_Esercizi proposti_.
A – Riscrivi il passo dell'articolo su Paolo Rossi che parte dalle parole "Real Vicenza per" e si chiude con "Nazionale a parte.", sostituendo "dieci anni" con "un decennio".
B – Riorganizza tutte le voci in un CSV a due colonne, "richiesta" e "risposta", con una riga per ogni richiesta. Metti il testo della richiesta e la sua risposta ciascuno in un solo campo tra virgolette, sostituendo gli a capo con spazi.

_Testo fornito_.
# # # # # # #

Il segreto di Pablito spiegato da Paolo Rossi: «Pensare più velocemente degli avversari»

Real Vicenza per scalare il mondo, tutta la classe di un veneto d’adozione e la cavalcata nella squadra allenata da Fabbri, che per lui fu come un padre  
Lanerossi Vicenza calcio Faloppa , Giussy Farina e Paolo Rossi
Lanerossi Vicenza calcio Faloppa , Giussy Farina e Paolo Rossi

VICENZA. Un arco di tempo di dieci anni, da Vicenza a Verona. Le tappe di una vita calcistica fortemente radicata nel Veneto, sua terra d'adozione e dove ha scritto alcune delle pagine più belle della carriera, Nazionale a parte.

Paolo Rossi arrivò nella città berica nel 1976, lasciandola nel 1979 (con all'attivo 94 presenze e 60 reti segnate), per emigrare a Perugia, e riannodò il filo con le nostre latitudini quando mise piede sulle sponde dell'Adige nel 1986, per l'ultimo campionato giocato (20 gettoni e 4 gol), chiuso con il quarto posto in Serie A dei gialloblù e la qualificazione alla Coppa Uefa.

Nel 1987, a soli 31 anni, appese le scarpe al fatidico chiodo, arrendendosi alle sofferenze provocategli da ginocchia tormentate da mille acciacchi. Non è un caso che la famiglia abbia scelto il Duomo di Vicenza per i funerali , domani, non è un caso che nella rinascita biancorossa, con il ritorno in B dopo varie traversie, la società avesse voluto affidargli il ruolo di ambasciatore, oltre a riservargli un ruolo nel Consiglio d'amministrazione come membro indipendente.

Qui Pablito ha eretto la piramide dei successi, ottenendo soddisfazioni incredibili. Capocannoniere della Serie B al termine del campionato 1976/77 con 21 reti e re dei bomber l'anno successivo, quello dello straordinario secondo posto in A alle spalle della Juventus (campione d'Italia), con 24 gol.

Giancarlo Salvi, suo compagno di squadra e centrocampista dai piedi buoni scomparso nel maggio 2016 – così come di quel "Real" Vicenza non ci sono più l'allenatore G.B. Fabbri (mancato nel giugno 2015), Innocenzo Donina, centrocampista (se n'è andato nel marzo scorso) ed Ernesto Galli (morto a fine novembre) – un giorno gli disse: «I tuoi anni più belli sono stati i primi due a Vicenza, non giocherai più così». Verità, perché, come ricorda Franco Cerilli, «era imprendibile, ci voleva un fucile per fermarlo».

# # # # # # #

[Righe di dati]
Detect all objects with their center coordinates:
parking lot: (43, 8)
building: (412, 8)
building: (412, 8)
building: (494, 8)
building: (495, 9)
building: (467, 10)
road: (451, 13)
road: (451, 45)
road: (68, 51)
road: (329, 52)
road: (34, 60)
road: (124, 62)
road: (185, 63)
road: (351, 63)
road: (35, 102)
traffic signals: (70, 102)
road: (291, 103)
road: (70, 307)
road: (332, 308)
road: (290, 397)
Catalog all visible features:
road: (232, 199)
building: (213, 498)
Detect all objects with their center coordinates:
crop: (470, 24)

# # # # # # #

_Esercizi svolti_.
A –
Real Vicenza per scalare il mondo, tutta la classe di un veneto d’adozione e la cavalcata nella squadra allenata da Fabbri, che per lui fu come un padre  
Lanerossi Vicenza calcio Faloppa , Giussy Farina e Paolo Rossi
Lanerossi Vicenza calcio Faloppa , Giussy Farina e Paolo Rossi

VICENZA. Un arco di tempo di un decennio, da Vicenza a Verona. Le tappe di una vita calcistica fortemente radicata nel Veneto, sua terra d'adozione e dove ha scritto alcune delle pagine più belle della carriera, Nazionale a parte.

B –
richiesta,risposta
"Detect all objects with their center coordinates:","parking lot: (43, 8) building: (412, 8) building: (412, 8) building: (494, 8) building: (495, 9) building: (467, 10) road: (451, 13) road: (451, 45) road: (68, 51) road: (329, 52) road: (34, 60) road: (124, 62) road: (185, 63) road: (351, 63) road: (35, 102) traffic signals: (70, 102) road: (291, 103) road: (70, 307) road: (332, 308) road: (290, 397)"
"Catalog all visible features:","road: (232, 199) building: (213, 498)"
"Detect all objects with their center coordinates:","crop: (470, 24)"